Claude Meischs Kompromiss mit den Lehrern

Win-Win-Lose

d'Lëtzebuerger Land du 07.08.2015

Plötzlich ging alles ganz schnell: Am 29. Juli hieß es, Gewerkschaften und das Erziehungsministerium hätten ihren Streit beigelegt und sich über Kürzungen geeinigt. Am Freitag wurde das Abkommen von allen drei Gewerkschaften und dem Ministerium unterschrieben. Warum es nach zwei gescheiterten Verhandlungsrunden nun mit einem Mal doch gelang, einen Kompromiss zu finden, liegt an mehreren Faktoren: Zum einen ist das Ministerium den Gewerkschaften in der letzten Verhandlungsrunde noch einmal entgegengekommen. Während einer Pressekonferenz hatte Erziehungsminister Claude Meisch (DP) elf mögliche Verhandlungspisten aufgezeichnet. Gewünschtes Signal: Wir sind gesprächsbereit, an uns liegt es nicht, wenn die Mediation scheitert.

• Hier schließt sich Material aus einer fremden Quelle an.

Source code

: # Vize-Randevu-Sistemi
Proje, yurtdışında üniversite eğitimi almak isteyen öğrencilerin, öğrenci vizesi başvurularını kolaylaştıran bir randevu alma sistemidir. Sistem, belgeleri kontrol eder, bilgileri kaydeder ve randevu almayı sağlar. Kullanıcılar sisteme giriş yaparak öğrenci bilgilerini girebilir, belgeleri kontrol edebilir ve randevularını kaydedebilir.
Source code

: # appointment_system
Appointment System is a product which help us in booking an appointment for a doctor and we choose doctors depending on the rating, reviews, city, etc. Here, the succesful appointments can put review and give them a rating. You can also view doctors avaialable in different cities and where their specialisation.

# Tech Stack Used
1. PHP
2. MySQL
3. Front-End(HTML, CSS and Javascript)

Zudem war der Minister bereit, auf die ursprünglich geplante und von den Gewerkschaften vehement abgelehnte Kürzung der Alters-Décharge zu verzichten. An den ebenfalls umstrittenen Coefficients réducteurs hielt Meisch in einer abgespeckten Version fest, die zum Beispiel erlaubt, diese durch einen um eine oder zwei Wochen verlängerten Unterricht auf den Abschlussklassen zu neutralisieren. Im Gegenzug mussten die Gewerkschaften hinnehmen, dass sich die Lehrer nun für drei Jahre doppelt so viele Stunden weiterbilden müssen als bisher: 48 Stunden statt 24. Das scheint zunächst nicht so viel, aber für die Umsetzung der Reformen könnte das der dringend benötigte Handlungsspielraum sein, den das Ministerium braucht, um das Lehrpersonal auf die Änderungen vorzubereiten. Mit dem Plan, bei der Examensaufsicht künftig preiswertere Erzieher einzusetzen, gewinnt das Ministerium ebenfalls wertvolle Ressourcen, die es woanders investieren kann. Kein Wunder, dass auch der Bildungsminister nach der Unterzeichnung zufrieden war.

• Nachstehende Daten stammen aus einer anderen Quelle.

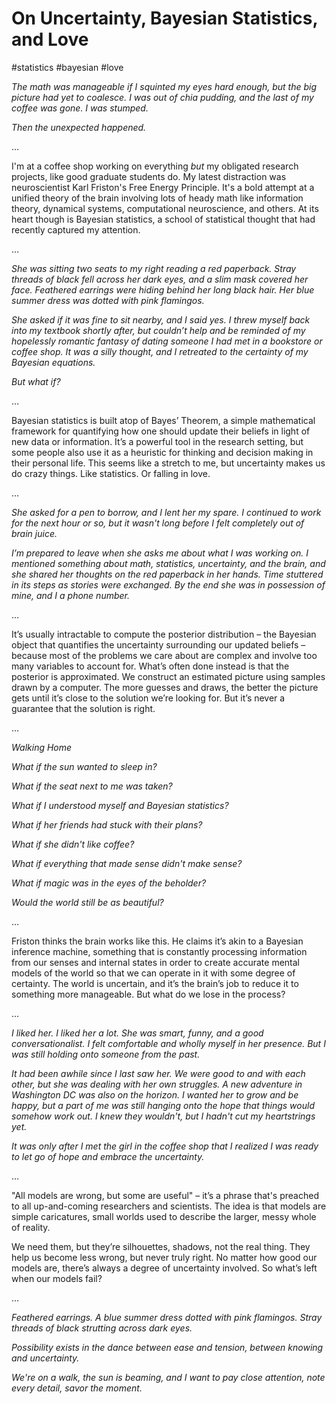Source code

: # On Uncertainty, Bayesian Statistics, and Love
#statistics #bayesian #love

*The math was manageable if I squinted my eyes hard enough, but the big picture had yet to coalesce. I was out of chia pudding, and the last of my coffee was gone. I was stumped.*

*Then the unexpected happened.*

…

I'm at a coffee shop working on everything *but* my obligated research projects, like good graduate students do. My latest distraction was neuroscientist Karl Friston's Free Energy Principle. It's a bold attempt at a unified theory of the brain involving lots of heady math like information theory, dynamical systems, computational neuroscience, and others. At its heart though is Bayesian statistics, a school of statistical thought that had recently captured my attention.

…

*She was sitting two seats to my right reading a red paperback. Stray threads of black fell across her dark eyes, and a slim mask covered her face. Feathered earrings were hiding behind her long black hair. Her blue summer dress was dotted with pink flamingos.*

*She asked if it was fine to sit nearby, and I said yes. I threw myself back into my textbook shortly after, but couldn’t help and be reminded of my hopelessly romantic fantasy of dating someone I had met in a bookstore or coffee shop. It was a silly thought, and I retreated to the certainty of my Bayesian equations.*

*But what if?*

…

Bayesian statistics is built atop of Bayes’ Theorem, a simple mathematical framework for quantifying how one should update their beliefs in light of new data or information. It’s a powerful tool in the research setting, but some people also use it as a heuristic for thinking and decision making in their personal life. This seems like a stretch to me, but uncertainty makes us do crazy things. Like statistics. Or falling in love.

…

*She asked for a pen to borrow, and I lent her my spare. I continued to work for the next hour or so, but it wasn't long before I felt completely out of brain juice.*

*I’m prepared to leave when she asks me about what I was working on. I mentioned something about math, statistics, uncertainty, and the brain, and she shared her thoughts on the red paperback in her hands. Time stuttered in its steps as stories were exchanged. By the end she was in possession of mine, and I a phone number.*

…

It’s usually intractable to compute the posterior distribution – the Bayesian object that quantifies the uncertainty surrounding our updated beliefs – because most of the problems we care about are complex and involve too many variables to account for. What’s often done instead is that the posterior is approximated. We construct an estimated picture using samples drawn by a computer. The more guesses and draws, the better the picture gets until it’s close to the solution we’re looking for. But it’s never a guarantee that the solution is right.

…

*Walking Home*

*What if the sun wanted to sleep in?*

*What if the seat next to me was taken?*

*What if I understood myself and Bayesian statistics?*

*What if her friends had stuck with their plans?*

*What if she didn't like coffee?*

*What if everything that made sense didn't make sense?*

*What if magic was in the eyes of the beholder?*

*Would the world still be as beautiful?*

…

Friston thinks the brain works like this. He claims it’s akin to a Bayesian inference machine, something that is constantly processing information from our senses and internal states in order to create accurate mental models of the world so that we can operate in it with some degree of certainty. The world is uncertain, and it’s the brain’s job to reduce it to something more manageable. But what do we lose in the process?

…

*I liked her. I liked her a lot. She was smart, funny, and a good conversationalist. I felt comfortable and wholly myself in her presence. But I was still holding onto someone from the past.*

*It had been awhile since I last saw her. We were good to and with each other, but she was dealing with her own struggles. A new adventure in Washington DC was also on the horizon. I wanted her to grow and be happy, but a part of me was still hanging onto the hope that things would somehow work out. I knew they wouldn't, but I hadn't cut my heartstrings yet.*

*It was only after I met the girl in the coffee shop that I realized I was ready to let go of hope and embrace the uncertainty.*

…

"All models are wrong, but some are useful" – it’s a phrase that's preached to all up-and-coming researchers and scientists. The idea is that models are simple caricatures, small worlds used to describe the larger, messy whole of reality.

We need them, but they’re silhouettes, shadows, not the real thing. They help us become less wrong, but never truly right. No matter how good our models are, there’s always a degree of uncertainty involved. So what’s left when our models fail?

…

*Feathered earrings. A blue summer dress dotted with pink flamingos. Stray threads of black strutting across dark eyes.*

*Possibility exists in the dance between ease and tension, between knowing and uncertainty.*

*We're on a walk, the sun is beaming, and I want to pay close attention, note every detail, savor the moment.*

Das Abkommen präsentiert sich als klassische Win-Win-Situation – mit einem Verlierer: Die Maximalforderung der Lehrerkomitees, überhaupt nicht bei den Lehrern und ihrer Tâche zu sparen, ließ sich nicht durchsetzen. Und das ist richtig so. Denn wer weiß, was für Herausforderungen auf die Schule zukommen, der wird einsehen, dass dies nur mit zusätzlich mobilisierten Ressourcen möglich sein wird. Traurig ist nur, wie lange es gedauert hat, bis sich diese Einsicht durchgesetzt hat. Teilweise waren die Fronten so verhärtet, dass jede Einigung ausgeschlossen und ein Streik unausweichlich schien. Das liegt nicht nur an den überzogenen Forderungen der Lehrerkomitees; die Gewerkschaften haben ebenfalls sehr lange hoch gepokert. Gemessen an der Verhandlungszeit und dem Nerv, den der Streit gekostet hat – über anderthalb Jahre –, fällt das Ergebnis nicht so grandios aus. Zumal der Dauerclinch beträchtliche Kollateralschäden verursachte: Spätestens mit der Drohung, die Examen zu bestreiken, erlitt das Image der Lehrer derbe Kratzer. Das wusste auch das Ministerium und hat seine Trümpfe geschickt gespielt. Noch einmal einen erzielten Kompromiss von den Lehrerkomitees per Basis-Votum zu Fall bringen lassen, wollte der Minister auf keinen Fall. So ist auch die kurze Entscheidungsfrist zu verstehen, die Meisch den Gewerkschaften setzte. Die Sommerferien schafften zusätzlichen Druck.

Das als undemokratisch zu verunglimpfen, zeigt, dass manche die repräsentative Demokratie nicht verstanden haben – oder nichts von ihr halten: Die Gewerkschaften sind die gewählten Berufsvertreter. Auch wenn es eine Zeit lang so schien, als hätten sie das selbst vergessen. Sich erneut von den Lehrerkomitees am Nasenring durch die Manege führen zu lassen, hätte einen irreparablen Glaubwürdigkeitsverlust bedeutet. Mit der Einigung ist das alte Kräfteverhältnis hergestellt, auch wenn sich ankündigt, dass die Gegner so schnell keine Ruhe geben werden. Bleibt zu hoffen, dass sich die Mehrheit der Lehrer nach dem gefundenen Kompromiss wieder auf ihre pädagogischen Aufgaben konzentieren kann.